To evaluate whether parents want smoking and alcohol use to be considered in movie ratings.
Data were collected as part of a longitudinal study of adolescent health behavior involving 2564 parent/child dyads from northern New England. Parents (n = 2401) were surveyed at wave 2 about movie ratings. Qualitative interviews were conducted with a subset of parents (n = 62) 15 months later.
Participants were surveyed by telephone.
Most parents (94.9%; n = 2279) were mothers, 52.5% were younger than 40 years, and 90.6% were white, and children were aged 9 to 15 years.
Main Outcome Measures
Whether cigarette and alcohol use should be included as movie ratings criteria and if movies with cigarette or alcohol use should be rated R.
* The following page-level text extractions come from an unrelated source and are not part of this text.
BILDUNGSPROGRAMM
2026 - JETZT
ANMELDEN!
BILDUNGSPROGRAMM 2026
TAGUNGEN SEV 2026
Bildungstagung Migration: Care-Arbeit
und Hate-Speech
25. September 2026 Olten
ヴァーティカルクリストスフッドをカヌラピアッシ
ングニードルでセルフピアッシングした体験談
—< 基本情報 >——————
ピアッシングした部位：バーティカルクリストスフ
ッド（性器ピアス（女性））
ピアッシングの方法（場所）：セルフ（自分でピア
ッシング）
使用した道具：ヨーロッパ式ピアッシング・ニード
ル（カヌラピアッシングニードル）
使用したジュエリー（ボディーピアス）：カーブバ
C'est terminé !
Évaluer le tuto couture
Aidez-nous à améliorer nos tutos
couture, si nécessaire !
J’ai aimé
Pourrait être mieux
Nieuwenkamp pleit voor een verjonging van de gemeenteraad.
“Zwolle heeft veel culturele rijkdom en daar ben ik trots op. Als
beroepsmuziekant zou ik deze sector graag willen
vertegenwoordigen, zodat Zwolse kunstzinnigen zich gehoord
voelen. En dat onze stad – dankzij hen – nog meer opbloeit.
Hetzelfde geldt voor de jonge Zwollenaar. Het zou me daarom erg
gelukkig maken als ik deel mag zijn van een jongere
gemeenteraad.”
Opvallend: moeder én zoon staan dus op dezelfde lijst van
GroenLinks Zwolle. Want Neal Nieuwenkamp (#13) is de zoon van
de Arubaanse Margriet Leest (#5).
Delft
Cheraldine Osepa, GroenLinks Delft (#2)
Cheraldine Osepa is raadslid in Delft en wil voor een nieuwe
About 52% (n = 1242) and 66% (n = 1579) of parents believed cigarette or alcohol use, respectively, should be used as movie ratings criteria; 28.9% (n = 693) supported an R rating for movies with smoking and 41.9% (n = 1003) supported R ratings for alcohol. In adjusted models, parents were more likely to support adding cigarette and alcohol use as ratings criteria if they believed the current ratings were not useful, they restricted their children from watching R-rated movies, and they were nondrinkers. Nonsmoking parents were more likely to support an R rating for smoking. Interviews revealed that parents may underestimate the impact of movie smoking and drinking.
Although a majority of parents supported including smoking or drinking in ratings criteria, fewer favored R ratings. Parental support could be a key factor in determining the impact of modifications to the Motion Picture Association of America rating system.